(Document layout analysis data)
----

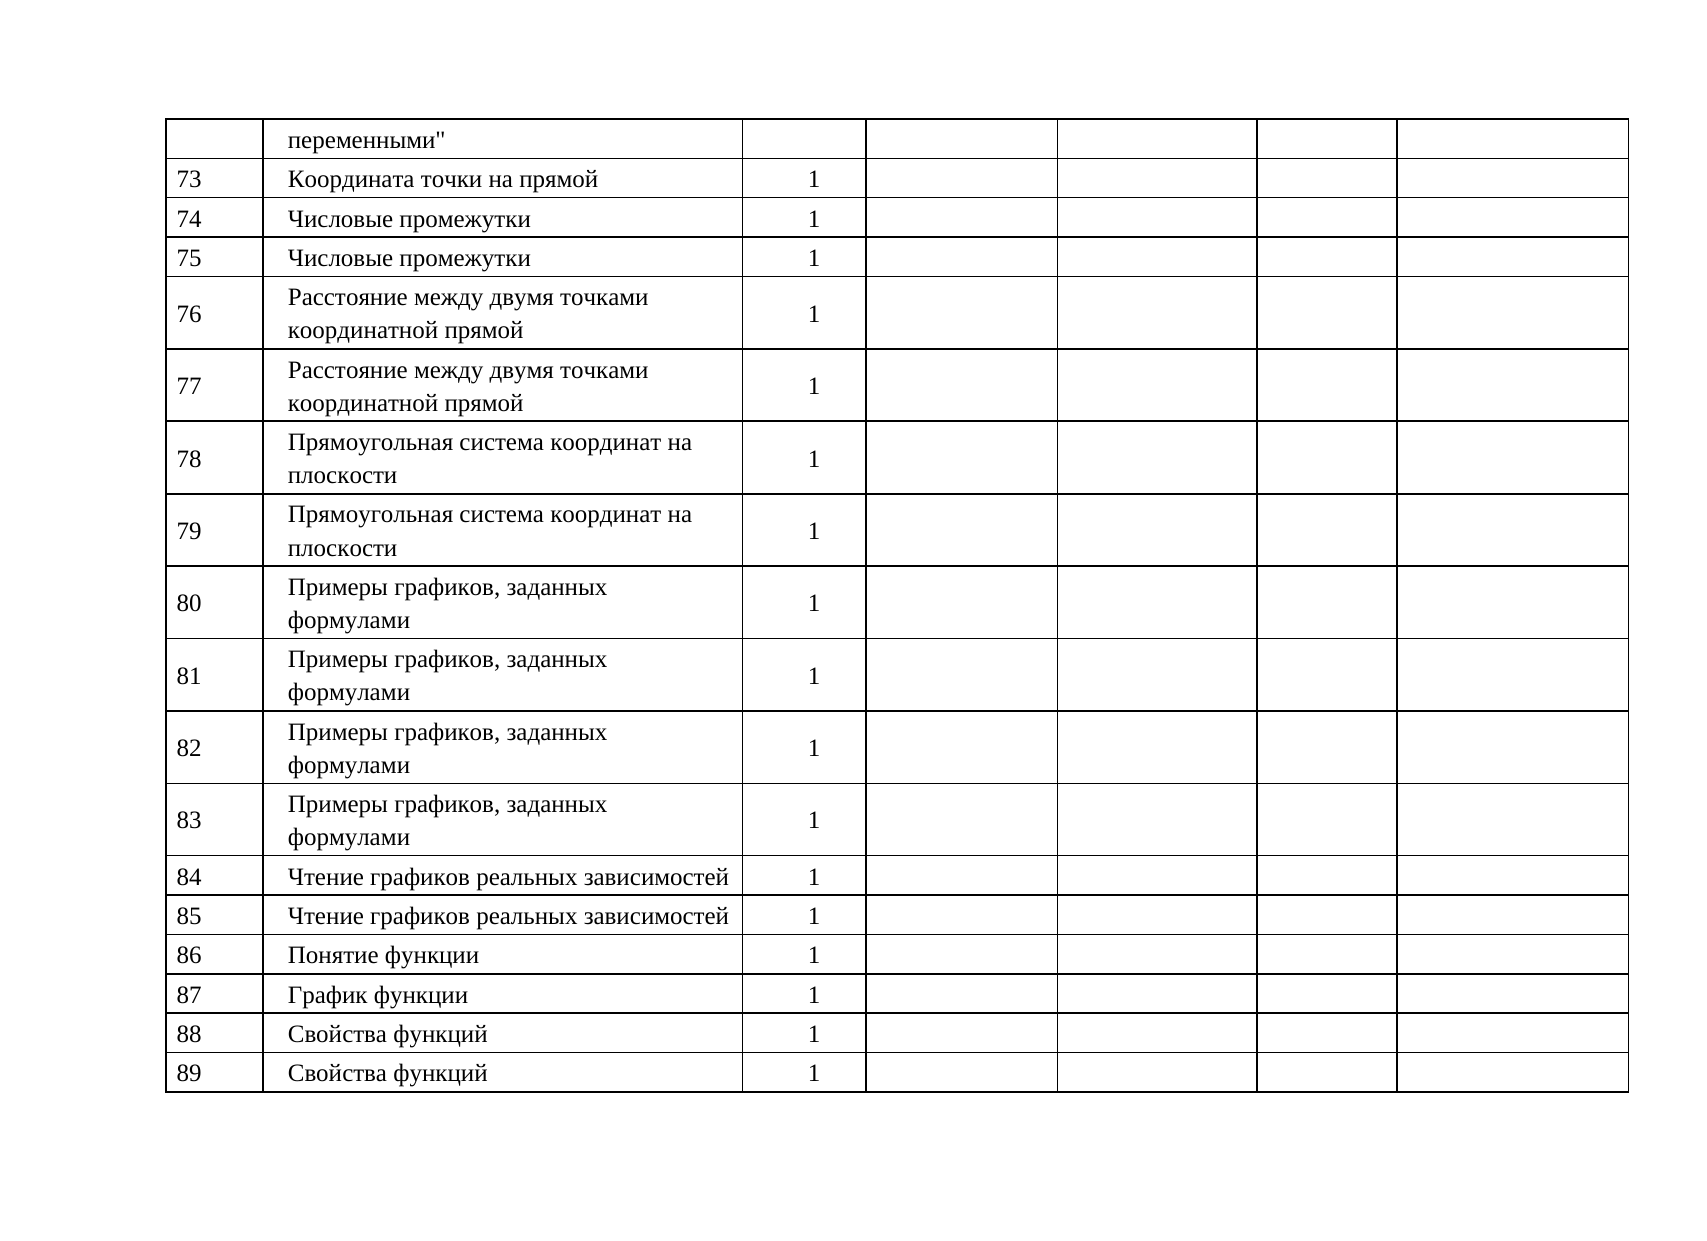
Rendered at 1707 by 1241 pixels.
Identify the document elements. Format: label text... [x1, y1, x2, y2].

table_cell [1258, 712, 1396, 782]
table_cell Чтение графиков реальных зависимостей [264, 856, 742, 894]
table_cell 76 [167, 277, 262, 348]
table_cell [1258, 1053, 1396, 1091]
table_cell 1 [743, 1014, 865, 1052]
table_cell [867, 784, 1057, 855]
table_cell [1398, 277, 1628, 348]
table_cell [867, 277, 1057, 348]
table_cell [1058, 975, 1256, 1012]
table_cell 1 [743, 422, 865, 493]
table_cell [867, 935, 1057, 973]
table_cell 74 [167, 198, 262, 236]
table_cell [1398, 350, 1628, 420]
table_cell [1258, 784, 1396, 855]
table_cell 73 [167, 159, 262, 197]
table_cell [867, 1053, 1057, 1091]
table_cell [1058, 120, 1256, 157]
table_cell [867, 1014, 1057, 1052]
table_cell Расстояние между двумя точками координатной прямой [264, 350, 742, 420]
table_cell [1058, 277, 1256, 348]
table_cell 84 [167, 856, 262, 894]
table_cell 1 [743, 896, 865, 933]
table_cell График функции [264, 975, 742, 1012]
table_cell [867, 198, 1057, 236]
table_cell [867, 350, 1057, 420]
table_cell Примеры графиков, заданных формулами [264, 784, 742, 855]
table_cell 1 [743, 198, 865, 236]
table_cell [867, 495, 1057, 565]
table_cell [1058, 198, 1256, 236]
table_cell [1398, 784, 1628, 855]
table_cell 1 [867, 120, 1057, 157]
table_cell Свойства функций [264, 1053, 742, 1091]
table_cell [1398, 975, 1628, 1012]
table_cell Свойства функций [264, 1014, 742, 1052]
table_cell 78 [167, 422, 262, 493]
table_cell 1 [743, 495, 865, 565]
table_cell [1058, 1014, 1256, 1052]
table_cell [1058, 567, 1256, 638]
table_cell [1398, 639, 1628, 710]
table_cell 1 [743, 712, 865, 782]
table_cell [1398, 856, 1628, 894]
table_cell 77 [167, 350, 262, 420]
table_cell 1 [743, 120, 865, 157]
table_cell 81 [167, 639, 262, 710]
table_cell [1398, 422, 1628, 493]
table_cell 80 [167, 567, 262, 638]
table_cell Примеры графиков, заданных формулами [264, 639, 742, 710]
table_cell [1398, 935, 1628, 973]
table_cell 1 [743, 856, 865, 894]
table_cell [1398, 120, 1628, 157]
table_cell [867, 238, 1057, 276]
table_cell [867, 975, 1057, 1012]
table_cell 1 [743, 277, 865, 348]
table_cell [1258, 422, 1396, 493]
table_cell 1 [743, 1053, 865, 1091]
table_cell Примеры графиков, заданных формулами [264, 712, 742, 782]
table_cell [1258, 198, 1396, 236]
table_cell [1398, 1053, 1628, 1091]
table_cell [867, 639, 1057, 710]
table_cell [1258, 495, 1396, 565]
table_cell [1058, 896, 1256, 933]
table_cell 1 [743, 350, 865, 420]
table_cell [1058, 350, 1256, 420]
table_cell 1 [743, 639, 865, 710]
table_cell [1058, 935, 1256, 973]
table_cell 87 [167, 975, 262, 1012]
table_cell Чтение графиков реальных зависимостей [264, 896, 742, 933]
table_cell [1258, 1014, 1396, 1052]
table_cell Числовые промежутки [264, 198, 742, 236]
table_cell [1058, 639, 1256, 710]
table_cell [1258, 935, 1396, 973]
table_cell [1058, 784, 1256, 855]
table_cell [1398, 198, 1628, 236]
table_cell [264, 120, 742, 157]
table_cell 75 [167, 238, 262, 276]
table_cell [1398, 896, 1628, 933]
table_cell [1398, 159, 1628, 197]
table_cell Расстояние между двумя точками координатной прямой [264, 277, 742, 348]
table_cell [867, 856, 1057, 894]
table_cell Прямоугольная система координат на плоскости [264, 422, 742, 493]
table_cell [867, 896, 1057, 933]
table_cell [1398, 712, 1628, 782]
table_cell 1 [743, 935, 865, 973]
table_cell [1398, 1014, 1628, 1052]
table_cell [1258, 238, 1396, 276]
table_cell [1058, 712, 1256, 782]
table_cell Понятие функции [264, 935, 742, 973]
table_cell [867, 567, 1057, 638]
table_cell [1058, 422, 1256, 493]
table_cell [1258, 350, 1396, 420]
table_cell 72 [167, 120, 262, 157]
table_cell [1258, 639, 1396, 710]
table_cell 83 [167, 784, 262, 855]
table_cell 82 [167, 712, 262, 782]
table_cell [1398, 495, 1628, 565]
table_cell 79 [167, 495, 262, 565]
table_cell 1 [743, 159, 865, 197]
table_cell [867, 422, 1057, 493]
table_cell [1258, 856, 1396, 894]
table_cell [1058, 238, 1256, 276]
table_cell [1398, 567, 1628, 638]
table_cell 1 [743, 238, 865, 276]
table_cell [1058, 856, 1256, 894]
table_cell Координата точки на прямой [264, 159, 742, 197]
table_cell [867, 712, 1057, 782]
table_cell Прямоугольная система координат на плоскости [264, 495, 742, 565]
table_cell [1398, 238, 1628, 276]
table_cell [867, 159, 1057, 197]
table_cell [1258, 120, 1396, 157]
table_cell [1058, 1053, 1256, 1091]
table_cell 1 [743, 975, 865, 1012]
table_cell Числовые промежутки [264, 238, 742, 276]
table_cell 85 [167, 896, 262, 933]
table_cell [1258, 975, 1396, 1012]
table_cell 88 [167, 1014, 262, 1052]
table_cell [1258, 159, 1396, 197]
table_cell 89 [167, 1053, 262, 1091]
table_cell 86 [167, 935, 262, 973]
table_cell 1 [743, 567, 865, 638]
table_cell [1258, 277, 1396, 348]
table_cell [1058, 495, 1256, 565]
table_cell [1258, 567, 1396, 638]
table_cell Примеры графиков, заданных формулами [264, 567, 742, 638]
table_cell [1058, 159, 1256, 197]
table_cell 1 [743, 784, 865, 855]
table_cell [1258, 896, 1396, 933]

----

### WHAT TO DO
Please show every line of the entries above that contains the word "между".

### SOLUTION FOR THIS EXERCISE
table_cell Расстояние между двумя точками координатной прямой [264, 350, 742, 420]
table_cell Расстояние между двумя точками координатной прямой [264, 277, 742, 348]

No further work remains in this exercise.